Today the Government “launches” its National Fraud Strategy. I qualify the verb because none of the quality papers seems to be running the story, and the press releases have not yet appeared on the websites of the Attorney General or the Ministry of Justice.
And well might Baroness Scotland be ashamed. The Strategy is a mishmash of things that are being done already with one new initiative – a National Fraud Reporting Centre, to be run by the City of London Police. This is presumably intended to defuse the Lords’ criticisms of the current system whereby fraud must be reported to the banks, not to the police. As our blog has frequently reported, banks dump liability for fraud on customers by making false claims about system security and imposing unreasinable terms and conditions. This is a regulatory failure: the FSA has been just as gullible in accepting the banking industry’s security models as they were about accepting its credit-risk models. (The ombudsman has also been eager to please.)

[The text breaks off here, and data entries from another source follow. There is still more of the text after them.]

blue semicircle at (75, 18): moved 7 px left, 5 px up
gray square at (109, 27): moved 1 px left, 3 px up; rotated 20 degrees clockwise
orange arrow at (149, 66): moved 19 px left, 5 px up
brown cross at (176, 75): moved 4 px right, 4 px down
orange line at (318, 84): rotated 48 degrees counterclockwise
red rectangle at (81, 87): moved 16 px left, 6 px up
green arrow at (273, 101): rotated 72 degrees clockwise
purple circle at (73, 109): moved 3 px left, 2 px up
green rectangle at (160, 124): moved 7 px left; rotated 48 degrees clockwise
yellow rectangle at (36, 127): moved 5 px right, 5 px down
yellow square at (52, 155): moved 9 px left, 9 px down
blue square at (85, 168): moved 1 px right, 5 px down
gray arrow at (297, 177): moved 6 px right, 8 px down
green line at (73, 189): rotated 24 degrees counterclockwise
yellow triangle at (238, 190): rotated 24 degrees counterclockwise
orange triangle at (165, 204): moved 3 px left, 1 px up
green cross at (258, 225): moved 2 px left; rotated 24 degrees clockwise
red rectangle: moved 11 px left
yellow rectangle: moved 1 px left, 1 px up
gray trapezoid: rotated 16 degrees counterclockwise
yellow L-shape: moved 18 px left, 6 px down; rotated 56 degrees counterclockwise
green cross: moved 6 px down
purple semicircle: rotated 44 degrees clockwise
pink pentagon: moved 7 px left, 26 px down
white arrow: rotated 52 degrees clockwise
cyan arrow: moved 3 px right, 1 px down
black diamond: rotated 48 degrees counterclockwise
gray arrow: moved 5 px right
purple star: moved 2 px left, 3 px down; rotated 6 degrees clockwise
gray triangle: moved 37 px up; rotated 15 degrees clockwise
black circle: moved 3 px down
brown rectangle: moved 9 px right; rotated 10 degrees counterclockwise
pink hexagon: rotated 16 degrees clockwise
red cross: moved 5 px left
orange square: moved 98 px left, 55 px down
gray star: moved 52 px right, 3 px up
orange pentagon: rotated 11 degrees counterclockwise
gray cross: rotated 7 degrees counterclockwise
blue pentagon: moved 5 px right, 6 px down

So what’s wrong with the new arrangements? Quite simply, the National Fraud Reporting Centre will nestle comfortably alongside the City force’s Dedicated Cheque and Plastic Crime Unit, which investigates card fraud but is funded by the banks. Given this disgraceful arrangement, which is more worthy of Uzbekistan than of Britain, you have to ask how eager the City force will be to investigate offences that bankers don’t want investigated, such as the growing number of insider frauds and chip card cloning? And how vigorously will City cops investigate their paymasters for the fraud of claiming that their systems are secure, when they’re not, in order to avoid paying compensation to defrauded accountholders? The purpose of the old system was to keep the fraud figures artificially low while enabling the banks to control such investigations as did take place. And what precisely has changed?
The lessons of the credit crunch just don’t seem to have sunk in yet. The Government just can’t kick the habit of kowtowing to bankers.